The Rajya Sabha today passed the Insolvency and Bankruptcy Code (Second Amendment) Bill, 2019, by voice vote. Aimed at easing the insolvency resolution process, the Bill was introduced in the house by Finance Minister Nirmala Sitharaman on December 12, last year. After having been scrutinized by the Standing Committee, whose report was received on March 4, the Bill was passed by the...
The Rajya Sabha today passed the Insolvency and Bankruptcy Code (Second Amendment) Bill, 2019, by voice vote.
Aimed at easing the insolvency resolution process, the Bill was introduced in the house by Finance Minister Nirmala Sitharaman on December 12, last year. After having been scrutinized by the Standing Committee, whose report was received on March 4, the Bill was passed by the Lok Sabha last Friday, on March 6, amidst high tension in the house with the opposition MPs demanding immediate discussion on Delhi Riots.
This is the 4th time that the IBC Code is proposed to be amended. As per the statement of Objects and Reasons annexed with the Bill,
"A need was felt to give the highest priority in repayment to last mile funding to corporate debtors to prevent insolvency, in case the company goes into corporate insolvency resolution process or liquidation, to prevent potential abuse of the Code by certain classes of financial creditors, to provide immunity against prosecution of the corporate debtor and action against the property of the corporate debtor and the successful resolution applicant subject to fulfillment of certain conditions, and in order to fill the critical gaps in the corporate insolvency framework, it has become necessary to amend certain provisions of the Insolvency and Bankruptcy Code, 2016."
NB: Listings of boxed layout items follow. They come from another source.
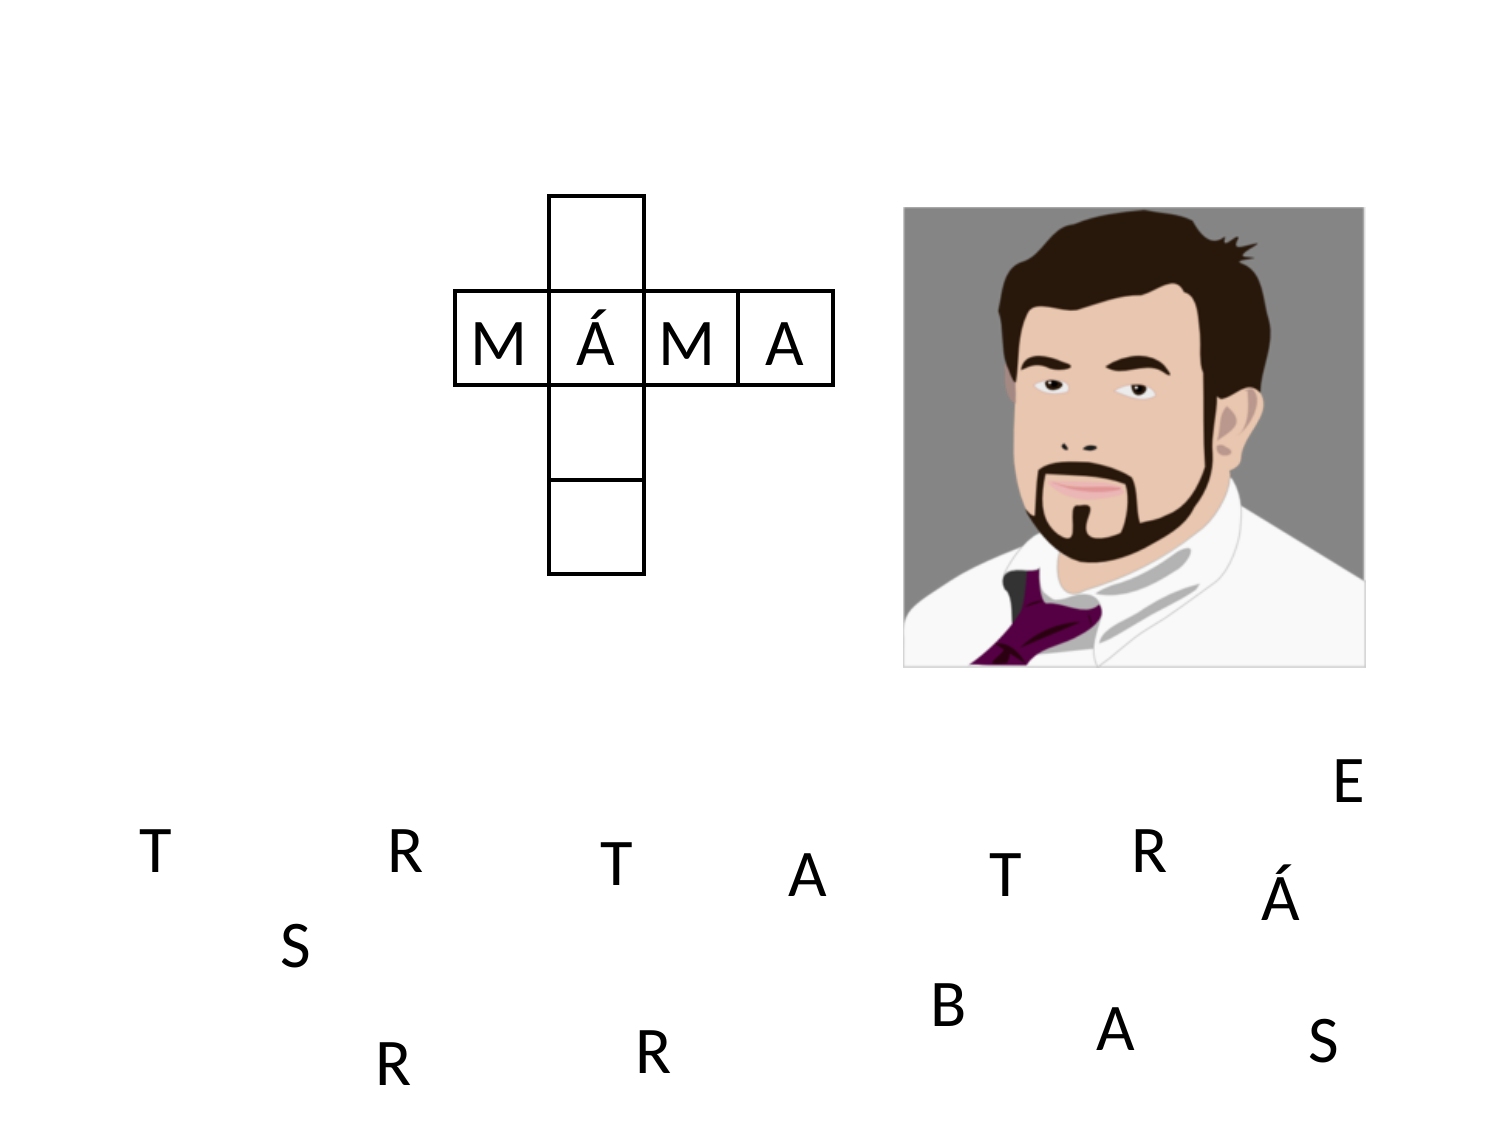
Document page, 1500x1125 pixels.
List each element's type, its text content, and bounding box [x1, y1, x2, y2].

text_box [542, 196, 644, 575]
text_box A [750, 290, 819, 387]
text_box [731, 290, 750, 386]
text_box S [1293, 987, 1355, 1084]
picture [903, 207, 1366, 668]
text_box [819, 290, 833, 386]
text_box R [372, 798, 439, 895]
text_box A [774, 822, 843, 918]
text_box M [644, 290, 731, 387]
text_box Á [561, 290, 630, 387]
text_box R [360, 1011, 427, 1107]
text_box B [915, 952, 982, 1048]
text_box Á [1246, 846, 1315, 942]
text_box R [620, 999, 687, 1095]
text_box A [1081, 976, 1150, 1072]
text_box E [1317, 727, 1380, 824]
text_box T [124, 798, 187, 895]
text_box T [585, 810, 648, 907]
text_box R [1116, 798, 1183, 895]
text_box T [974, 822, 1038, 918]
text_box M [455, 290, 542, 387]
text_box S [266, 893, 327, 989]
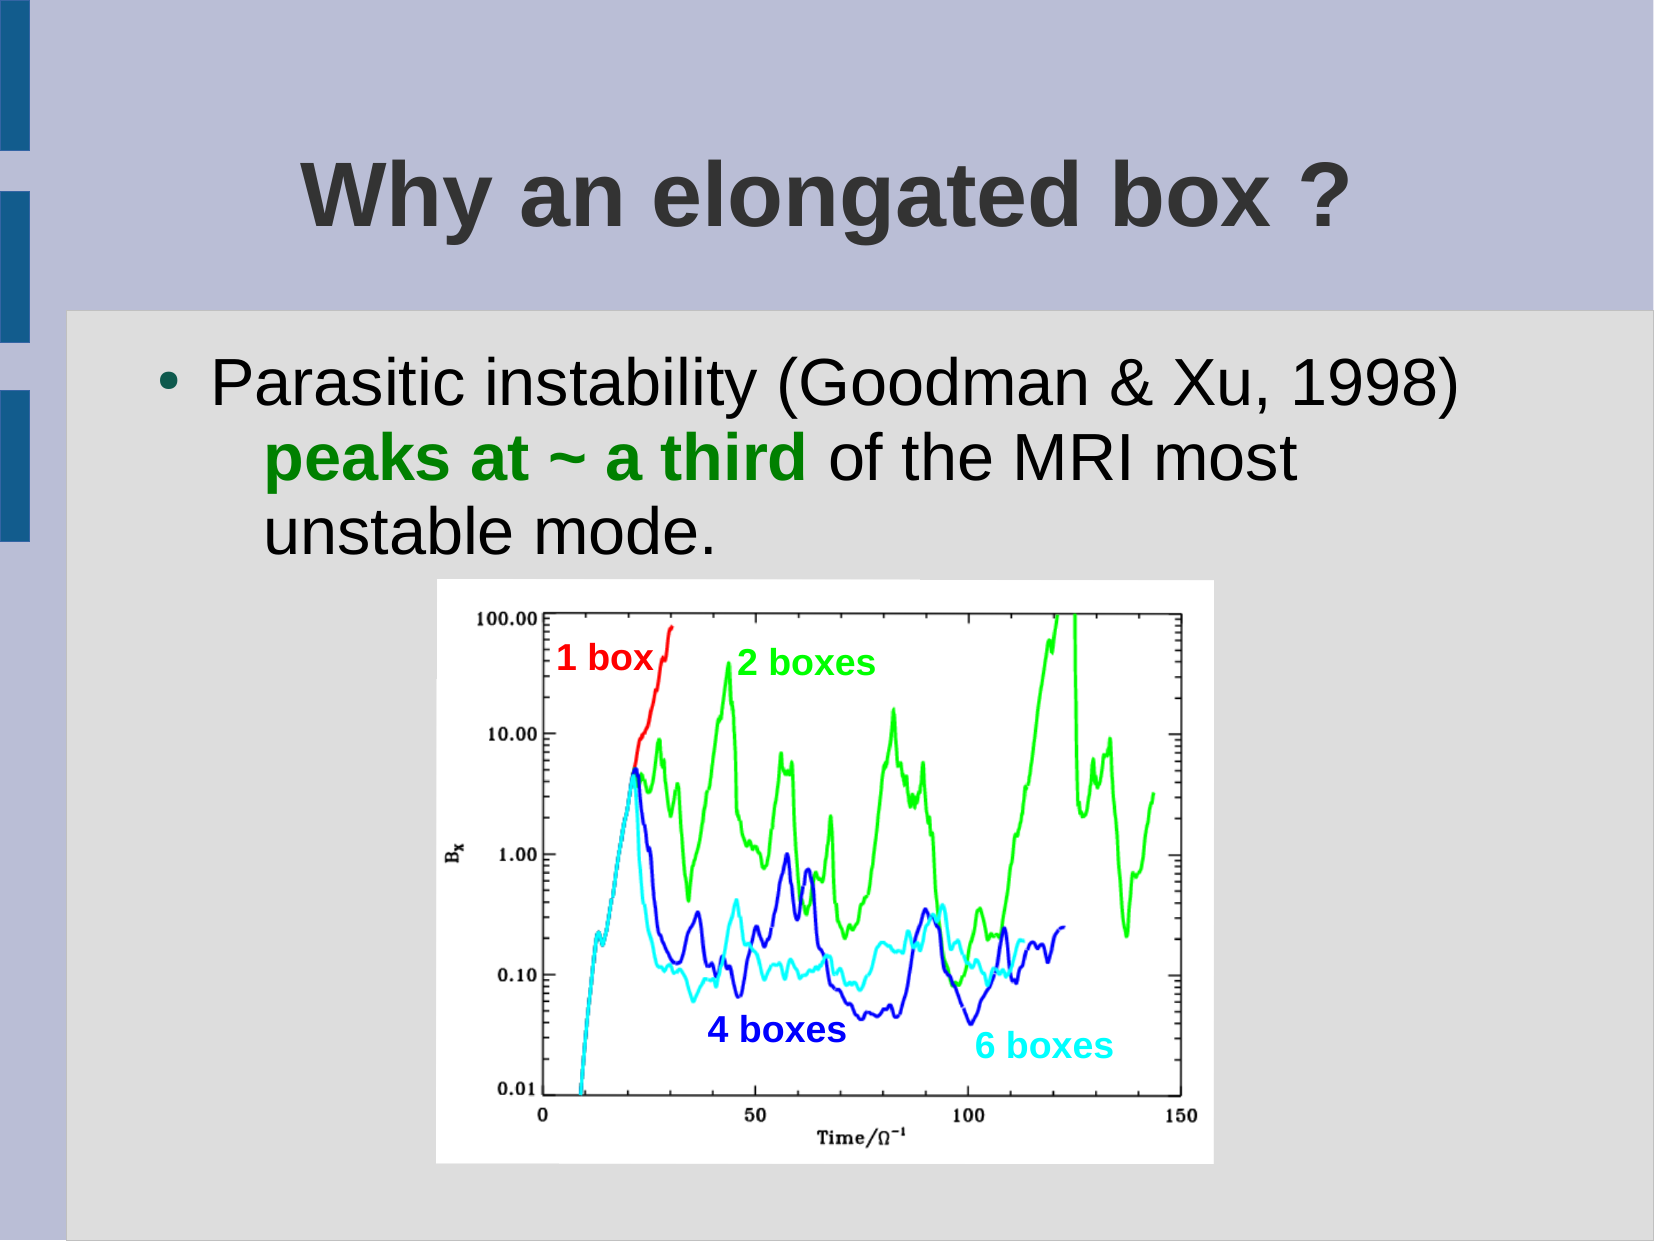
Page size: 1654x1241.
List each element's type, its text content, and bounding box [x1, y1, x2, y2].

list Parasitic instability (Goodman & Xu, 1998) peaks at ~ a third of the MRI most unstable mode. [121, 344, 1534, 1127]
text_box 4 boxes [692, 1000, 863, 1058]
text_box 6 boxes [960, 1016, 1130, 1074]
text_box 2 boxes [722, 634, 892, 694]
title Why an elongated box ? [121, 91, 1534, 299]
picture [435, 578, 1214, 1164]
text_box 1 box [541, 629, 669, 687]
Insolvency commencement date
The Bill omits proviso to clause (12) of section 5 of the Code so as to clarify that the insolvency commencement date is the date of admission of an application for initiating corporate insolvency resolution process (CIRP).
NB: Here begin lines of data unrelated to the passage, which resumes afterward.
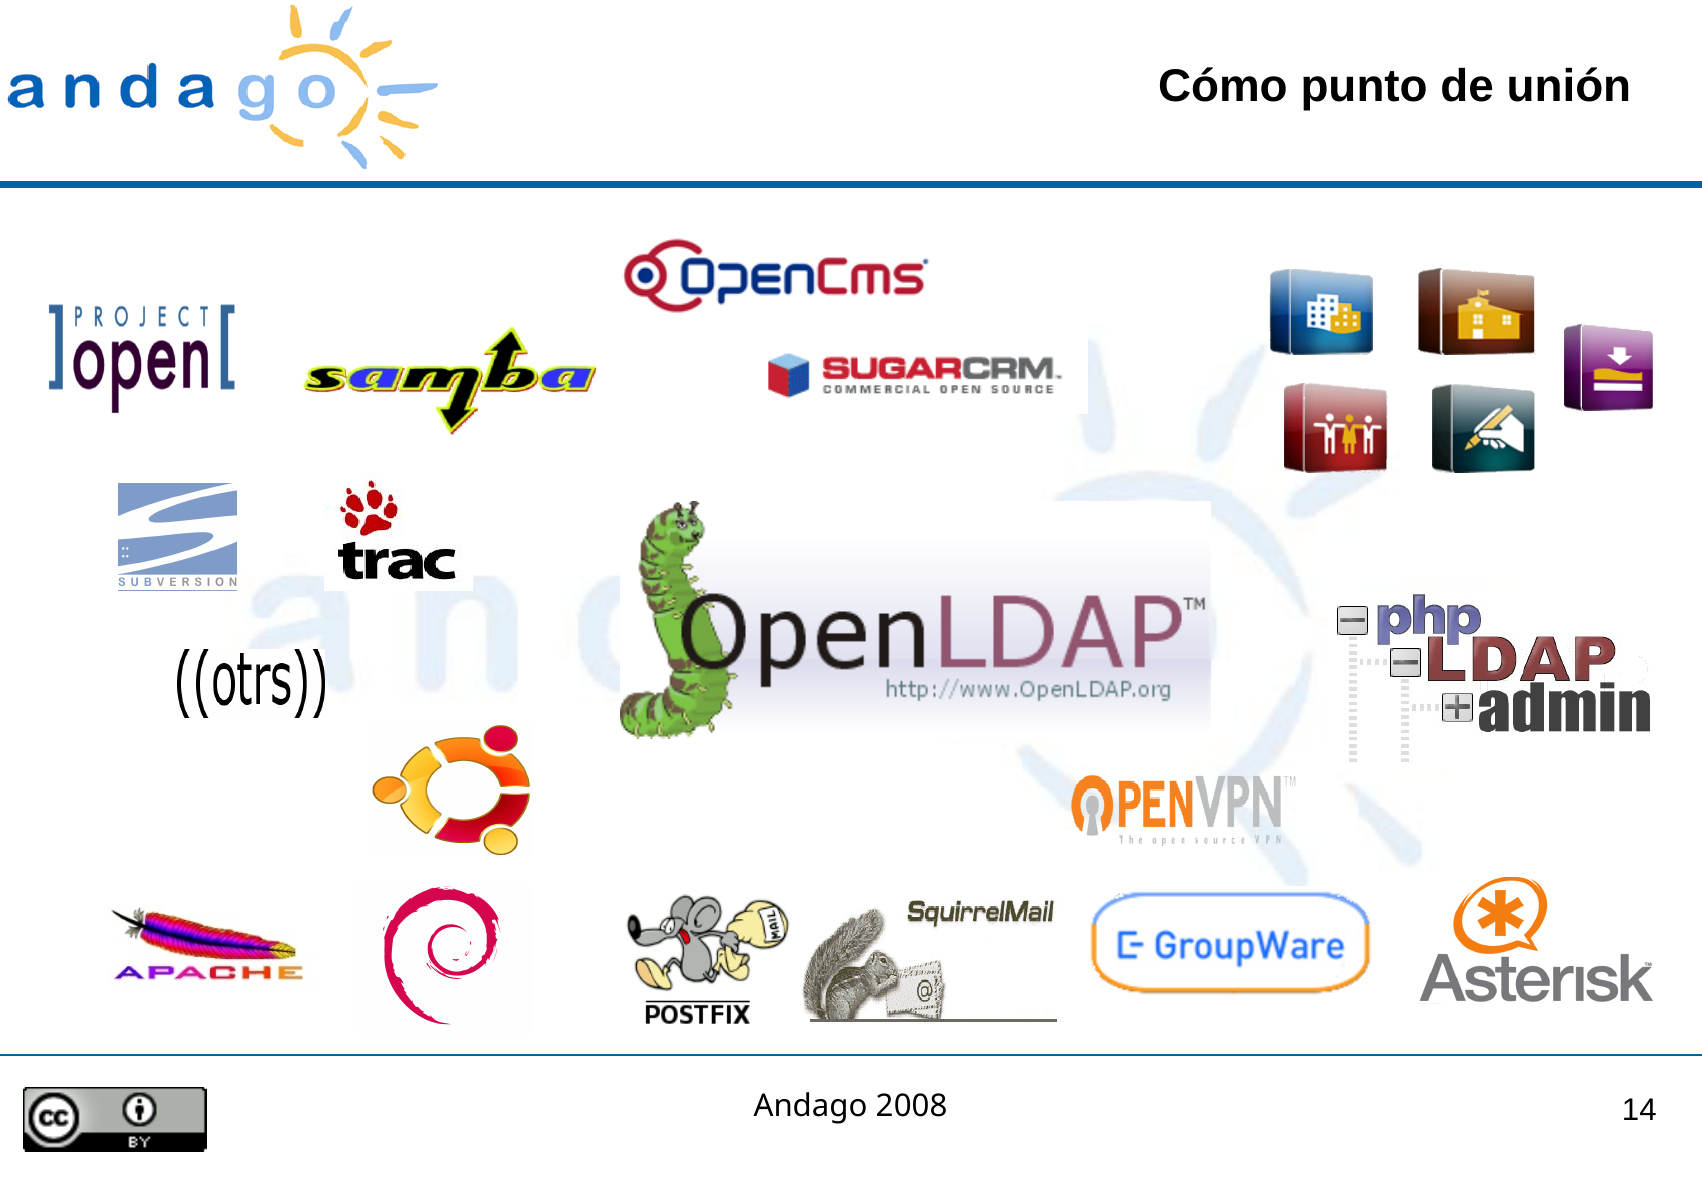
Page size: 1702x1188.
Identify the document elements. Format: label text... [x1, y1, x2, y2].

picture [23, 1087, 207, 1152]
title Cómo punto de unión [255, 0, 1702, 196]
picture [1564, 324, 1654, 411]
picture [620, 236, 933, 316]
picture [0, 0, 255, 175]
picture [46, 268, 1654, 1034]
Presently under the Code, the insolvency resolution process commences when the Insolvency Resolution Professional (IRP) is appointed by the adjudicating authority.
Threshold for initiating resolution process
The Bill also specifies the minimum threshold for certain classes of financial creditors for initiating insolvency resolution process.
The Code allows the creditors to initiate an insolvency resolution process, if the amount of default by the debtor is at least one lakh rupees. The Bill adds an additional requirement for certain classes of financial creditors for filing application. These classes include real estate allottees and security or deposit holders represented by a trustee or agent. The application by these creditors should be filed jointly by at least 100 such creditors or 10% of their total number, whichever is less.
Corporate debtors entitled to make application
The Bill further clarifies that a corporate debtor should not be prevented from filing an application for initiation of corporate insolvency resolution process against other corporate debtors.
An explanation to that effect is proposed to be inserted under Section 11 of the Code which stipulates that a corporate debtor undergoing CIRP, or having completed CIRP 12 months preceding the date of making of the application or in respect of whom a liquidation order has been made, etc. shall not be entitled to make an application to initiate CIRP.
Liabilities for prior offences
The Bill provides that a company will not be liable for any offence committed prior to the commencement of the CIRP and the company will not be prosecuted for such an offence from the date the resolution plan is approved by the NCLT, if the resolution plan results in the change in the management or control of the company.
Further, the Bill provides immunity to the company from attachment, seizure, retention, or confiscation of their property in relation to such offences.
Licenses and permits not to be terminated due to insolvency
The Bill also amends the Code the effect that a licence, permit, registration, quota, concession, clearances or a similar grant or right will now not be terminated or suspended during the Moratorium period. This provision will be applicable as long as the debtor does not default in the payment of current dues arising for the use or continuation of such licenses or permits.
Pertinently, the government had promulgated the Insolvency and Bankruptcy Code (Amendment) Ordinance 2019 in December last year, introducing similar changes to the Code.
The Ordinance was however challenged before the Supreme Court against the abovementioned precondition imposed upon the real estate allottees to file an insolvency petition.
Parliamentary Debate
During discussion in the house, INC's Jairam Ramesh referred to certain stats released by the IDBI, to assert that the Code had been failing its objective of enhancing the recovery rate and the government should focus on that area.
Mortality rate under IBC is over 80%, he pointed out, as over 700 cases out of the 900 resolved cases from the pool of some 3312 cases under IBC had been liquidated.
Members also resisted the minimum threshold prescribed for Homebuyers to approach the NCLT and expressed concern over the adverse effect that the Amendment Bill may have on MSMEs that will be compelled to supply goods to debt-ridden companies, under examination by the Resolution Professional. Pertinently, all the Members of the Standing Committee had also recommended to remove the provision concerning the MSMEs. However, the Bill was passed without any amendments.